Here is the abstract for the essay for our second seminar to be held later today:
The Songs of the Sabbath Sacrifice (4Q400-4Q405, 11Q17 and Mas1K) raise a number of questions for scholars. This paper sets out to demonstrate the arguments for a non-sectarian view of the Songs of the Sabbath Sacrifice by Carol A. Newsom. Furthermore, I will demonstrate that Crispin Fletcher Louis's definition of the angels within the songs as members of the Qumran community can only be held if one perceives the texts as sectarian documents. I wish to suggest that the Songs themselves are not sectarian but whose influence is reflected within other Qumranic texts such as the Songs of the Sage (4Q510-11) and Berakhot (4Qberakhot a,b,f). Moreover, I will demonstrate how the title 'Maskil' gives us an insight into the worship of the Qumran community. The final section will demonstrate that the Songs of the Sabbath Sacrifice are part of a religious tradition based on the exegesis of Jewish Merkavah mysticism and Hekhalot literature. A further comparison will relate the Songs of the Sabbath Sacrifice to the Book of Revelation.

By looking at these issues that are raised when studying the Songs of the Sabbath Sacrifice one is able to gain an insight into the worship of the community, see how the Songs have utilised the religious tradition of which they were a part and how these arguments strengthen the case for a non-sectarian reading of the texts.

Rachel Scott

Monday, March 14, 2005

The Yahad Today

I've just learned that a Yahad exists today in modern Israel.

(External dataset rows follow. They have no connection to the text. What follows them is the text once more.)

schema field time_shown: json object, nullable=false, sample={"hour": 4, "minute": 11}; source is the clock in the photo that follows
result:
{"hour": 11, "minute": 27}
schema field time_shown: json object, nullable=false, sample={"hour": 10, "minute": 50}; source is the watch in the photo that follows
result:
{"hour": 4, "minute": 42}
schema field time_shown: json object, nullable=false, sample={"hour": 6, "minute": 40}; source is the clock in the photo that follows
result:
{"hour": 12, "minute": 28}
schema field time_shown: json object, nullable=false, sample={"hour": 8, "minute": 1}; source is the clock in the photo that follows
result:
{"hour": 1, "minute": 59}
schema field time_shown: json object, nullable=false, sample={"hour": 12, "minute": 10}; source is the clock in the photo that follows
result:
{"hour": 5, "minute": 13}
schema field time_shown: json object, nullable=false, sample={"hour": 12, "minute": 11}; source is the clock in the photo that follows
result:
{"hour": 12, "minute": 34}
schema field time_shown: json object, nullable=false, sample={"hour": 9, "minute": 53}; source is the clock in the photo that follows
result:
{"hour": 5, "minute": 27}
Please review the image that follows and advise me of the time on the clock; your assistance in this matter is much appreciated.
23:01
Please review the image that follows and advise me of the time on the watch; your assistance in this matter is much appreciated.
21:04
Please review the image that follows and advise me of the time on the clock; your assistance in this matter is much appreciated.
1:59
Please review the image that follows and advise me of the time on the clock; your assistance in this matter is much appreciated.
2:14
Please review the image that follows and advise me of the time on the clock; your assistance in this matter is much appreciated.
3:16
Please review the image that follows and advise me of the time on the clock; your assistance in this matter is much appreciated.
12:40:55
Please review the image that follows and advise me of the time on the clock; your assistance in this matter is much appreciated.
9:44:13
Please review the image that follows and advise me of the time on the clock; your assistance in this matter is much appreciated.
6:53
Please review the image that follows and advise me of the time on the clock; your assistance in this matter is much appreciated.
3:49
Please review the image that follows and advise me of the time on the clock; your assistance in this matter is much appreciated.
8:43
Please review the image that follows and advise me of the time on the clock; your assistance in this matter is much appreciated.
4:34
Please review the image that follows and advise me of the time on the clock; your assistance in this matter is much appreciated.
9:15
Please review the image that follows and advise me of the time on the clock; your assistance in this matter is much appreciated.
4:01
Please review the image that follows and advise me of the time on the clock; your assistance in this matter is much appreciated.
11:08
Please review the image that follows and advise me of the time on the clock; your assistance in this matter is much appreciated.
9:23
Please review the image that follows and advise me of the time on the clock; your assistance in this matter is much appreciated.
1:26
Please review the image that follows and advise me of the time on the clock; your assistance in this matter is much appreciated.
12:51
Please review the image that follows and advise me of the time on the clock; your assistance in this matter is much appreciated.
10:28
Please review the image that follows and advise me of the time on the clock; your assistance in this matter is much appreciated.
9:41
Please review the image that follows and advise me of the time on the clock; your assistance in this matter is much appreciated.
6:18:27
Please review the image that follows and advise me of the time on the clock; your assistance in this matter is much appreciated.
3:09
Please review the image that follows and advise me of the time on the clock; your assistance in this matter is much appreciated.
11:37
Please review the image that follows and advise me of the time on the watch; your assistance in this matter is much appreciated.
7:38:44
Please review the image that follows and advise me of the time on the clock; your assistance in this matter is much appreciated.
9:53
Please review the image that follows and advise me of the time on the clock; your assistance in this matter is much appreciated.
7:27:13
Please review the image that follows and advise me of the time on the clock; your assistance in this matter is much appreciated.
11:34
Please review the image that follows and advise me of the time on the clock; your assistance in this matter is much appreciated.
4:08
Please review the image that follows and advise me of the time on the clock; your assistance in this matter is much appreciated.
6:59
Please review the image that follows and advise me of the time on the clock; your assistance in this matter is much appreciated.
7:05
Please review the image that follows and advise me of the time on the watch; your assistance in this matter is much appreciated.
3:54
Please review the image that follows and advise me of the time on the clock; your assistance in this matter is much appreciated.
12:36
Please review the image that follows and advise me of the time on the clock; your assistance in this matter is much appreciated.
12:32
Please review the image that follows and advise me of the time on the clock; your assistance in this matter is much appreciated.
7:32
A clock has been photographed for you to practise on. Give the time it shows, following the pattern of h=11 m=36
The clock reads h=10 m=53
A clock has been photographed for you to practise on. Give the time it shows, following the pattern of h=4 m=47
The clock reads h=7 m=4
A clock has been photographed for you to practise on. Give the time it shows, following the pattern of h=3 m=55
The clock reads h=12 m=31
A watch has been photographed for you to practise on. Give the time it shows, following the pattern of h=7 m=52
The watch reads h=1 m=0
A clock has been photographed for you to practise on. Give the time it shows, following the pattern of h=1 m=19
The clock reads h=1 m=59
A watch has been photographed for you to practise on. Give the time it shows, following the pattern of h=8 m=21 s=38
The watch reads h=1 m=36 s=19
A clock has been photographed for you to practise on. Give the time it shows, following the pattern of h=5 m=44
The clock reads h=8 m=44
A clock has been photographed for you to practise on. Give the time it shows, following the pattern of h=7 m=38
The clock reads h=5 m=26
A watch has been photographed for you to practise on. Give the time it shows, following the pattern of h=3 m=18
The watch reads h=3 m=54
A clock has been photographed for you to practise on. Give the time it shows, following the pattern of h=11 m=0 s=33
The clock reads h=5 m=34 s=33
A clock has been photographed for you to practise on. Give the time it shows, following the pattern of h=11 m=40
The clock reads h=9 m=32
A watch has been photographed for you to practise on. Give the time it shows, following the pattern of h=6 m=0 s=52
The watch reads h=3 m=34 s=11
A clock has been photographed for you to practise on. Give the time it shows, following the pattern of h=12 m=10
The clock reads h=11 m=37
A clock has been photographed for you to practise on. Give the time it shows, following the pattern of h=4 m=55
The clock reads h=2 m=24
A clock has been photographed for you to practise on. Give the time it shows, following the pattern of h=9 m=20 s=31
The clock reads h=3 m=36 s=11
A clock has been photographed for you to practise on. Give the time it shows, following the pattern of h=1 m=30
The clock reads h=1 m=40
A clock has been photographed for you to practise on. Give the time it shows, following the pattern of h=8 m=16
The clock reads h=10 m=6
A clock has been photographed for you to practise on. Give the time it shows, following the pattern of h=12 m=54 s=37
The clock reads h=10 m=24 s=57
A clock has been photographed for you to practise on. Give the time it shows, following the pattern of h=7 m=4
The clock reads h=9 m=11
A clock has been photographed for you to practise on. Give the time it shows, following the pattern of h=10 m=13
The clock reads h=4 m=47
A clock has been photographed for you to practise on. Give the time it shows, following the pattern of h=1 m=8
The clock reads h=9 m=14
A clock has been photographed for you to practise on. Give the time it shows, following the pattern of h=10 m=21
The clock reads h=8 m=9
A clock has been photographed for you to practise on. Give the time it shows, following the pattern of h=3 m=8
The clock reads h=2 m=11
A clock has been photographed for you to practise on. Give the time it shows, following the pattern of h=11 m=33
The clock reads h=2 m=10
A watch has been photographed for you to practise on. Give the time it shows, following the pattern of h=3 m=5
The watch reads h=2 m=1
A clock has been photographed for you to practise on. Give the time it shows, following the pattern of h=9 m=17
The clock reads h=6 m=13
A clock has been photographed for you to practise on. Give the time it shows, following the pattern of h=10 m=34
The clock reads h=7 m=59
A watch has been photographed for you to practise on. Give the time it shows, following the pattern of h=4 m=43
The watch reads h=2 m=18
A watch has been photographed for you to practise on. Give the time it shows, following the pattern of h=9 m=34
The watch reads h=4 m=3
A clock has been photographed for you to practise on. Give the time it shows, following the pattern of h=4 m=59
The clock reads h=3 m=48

I have the story over at PaleoJudaica.

Calendrical Texts Abstract

Here is the abstract for our first seminar tomorrow:
The calendrical texts found at Qumran are diverse in their content, including summaries of the movements of the heavenly bodies (4Q317), details of the priestly duty rotas for the Temple to which they may have expected to return (4Q320-330, elaborations of apocryphal texts involving calendrical issues (4Q208-211), and even horoscopes (4Q186 and 561). This essay aims to detail some of the content and issues relating to these texts and to examine further the issues around the correlation of the various calendars and the observable passing of time, and the problems that the differing calendars may have created and solved during the period. The issue of intercalation for the Qumran community seems to have been dealt with in some respect, but to what extent remains unknown. The text of 4Q319 may have some bearing on this, and will be discussed here. The idea that calendrical issues may also have had some bearing on the origins of any Qumran group that may have left the Jerusalem Temple cult will also be examined to some degree, including perhaps the most famous reference in 1QpHabxi to the pursuit of the Teacher of Righteousness by the Wicked Priest on the Day of Atonement. The conclusions to which the paper can come regarding these complicated issues are few, but the enlightenment gained from the calendrical texts on the ways in which the writers of the texts ‘passed their time’ are great.

Benjamin Taylor

Sunday, March 13, 2005

Another Songs of the Sabbath Sacrifice Article

In a post on the ANE list, Greg Doudna mentions the following article online, downloadable as a PDF document by clicking on the link:
Fletcher-Louis, Crispin, (Oxford University, England), "Ascent to Heaven and the Embodiment of Heaven: A Revisionist Reading of the Songs of the Sabbath Sacrifice." (New title: "Heavenly Ascent and Incarnational Presence A Revisionist Reading of the Songs of the Sabbath Sacrifice.")

It can be found on the Society of Biblical Literature Early Jewish and Christian Mysticism Webpage and was published in the SBL Seminar Papers for 1998. Fletcher-Louis' global theory about the Songs of the Sabbath Sacrifice will be discussed during our seminar on Tuesday, so I encourage you -- students and outside blog-readers -- to have a look at it.